ESTRATTO SELEZIONATO:
Per me si può benissimo dire che le videoconferenze si sono interrotte, intendendo che si è interrotta la trasmissione o la ricezione delle videoconferenze.


----------



## francisgranada

Ciao Frugnaglio. La mia interpretazione spontanea sarebbe questa:

_al museo tutti i quadri sembrano essere stati rubati  > _al museo non c'è più nessun quadro perché qualcuno li ha rubati (rubato*)
_al museo tutti i quadri sembrano essere rubati  > _al museo ci sono tanti quadri, però il museo li ha acquistati(o) illegalmente (non ha pagato per i quadri)

Se ti ho capito bene, allora la mia interpretazione corrisponde a quello che hai scritto tu, cioè


> “I quadri sono rubati” nel 99,99999% dei casi significa “i quadri sono quadri rubati”, e NON è un passivo.


Però, in tal caso non bastrebbe dire "_al museo tutti i quadri sembrano rubati"_?

*** Qual è correto: "qualcuno li ha rubat*i*" o "qualcuno li ha rubat*o*"?


----------



## frugnaglio

francisgranada said:


> _al museo tutti i quadri sembrano essere stati rubati  > _al museo non c'è più nessun quadro perché qualcuno li ha rubati (rubato*)
> _al museo tutti i quadri sembrano essere rubati  > _al museo ci sono tanti quadri, però il museo li ha acquistati(o) illegalmente (non ha pagato per i quadri)
> 
> 
> Però, in tal caso non bastrebbe dire "_al museo tutti i quadri sembrano rubati"_?


----------



## Lubella

Prima di tutto le mie frasi dei quadri servivano per dimostrare che molto spesso, come ad esempio negli articoli di cronaca, manca il soggetto, è perché l'autore del furto è ignoto e conviene ommettere il soggetto perché è inutile spiegare la cosa evidente: i quandi sono stati rubati da non si sa chi.
Entro e vedo che non c'è nessun quadro: Perbacco! _Al museo sembrano essere rubati tutti i quadri!!!_
Chiamo i carabinieri: _Al museo hanno rubato tutti i quadri_ 
Racconto la notizia a una mia amica: _Sono stati rubati tutti i quadri stanotte_ *senza dire chi li ha rubati, perché non lo so*

e seconda cosa: Le videoconferenze risultano essere interrotte *è l'infinito presente forma passiva 
*


----------



## alfaalfa

Lubella said:


> Al museo sembrano essere rubati tutti i quadri!!!

INSIEME DI DATI:
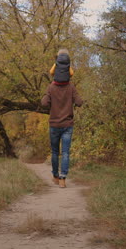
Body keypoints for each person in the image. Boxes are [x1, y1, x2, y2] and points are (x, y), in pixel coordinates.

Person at [41, 49, 83, 188]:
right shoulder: (71, 87)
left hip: (54, 124)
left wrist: (49, 97)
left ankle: (55, 176)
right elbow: (79, 102)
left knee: (54, 152)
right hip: (67, 125)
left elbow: (44, 103)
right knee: (65, 152)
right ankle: (63, 179)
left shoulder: (51, 87)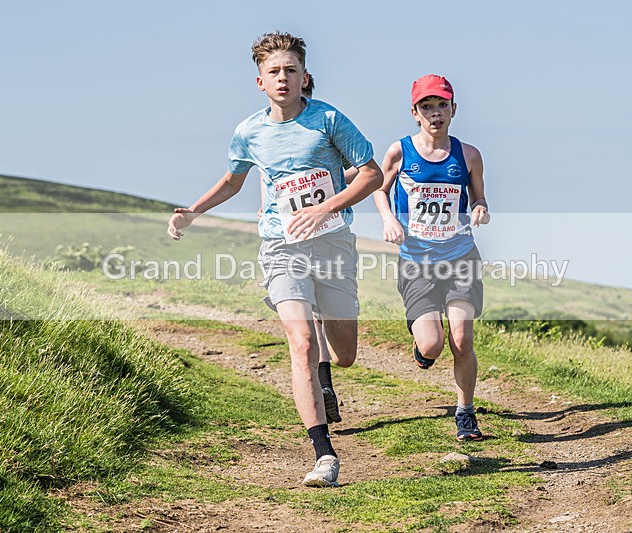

AZIONE RICHIESTA A: Nell'estratto, riscrivi in forma più breve il paragrafo che inizia con "Prima di tutto le mie frasi dei quadri", mantenendone i fatti principali.
AZIONE RICHIESTA B: Secondo l'estratto, che forma verbale individua Lubella in "Le videoconferenze risultano essere interrotte"?
AZIONE RICHIESTA C: Trascrivi dall'estratto il passo da "Per me si può" a "ricezione delle videoconferenze.".

RISULTATO A: Le frasi sui quadri volevano mostrare che spesso, per esempio negli articoli di cronaca, il soggetto manca. Il motivo è che l'autore del furto è ignoto. Conviene quindi ometterlo, perché è inutile spiegare l'ovvio: i quadri sono stati rubati da non si sa chi.

RISULTATO B: L'infinito presente in forma passiva.

RISULTATO C:
Per me si può benissimo dire che le videoconferenze si sono interrotte, intendendo che si è interrotta la trasmissione o la ricezione delle videoconferenze.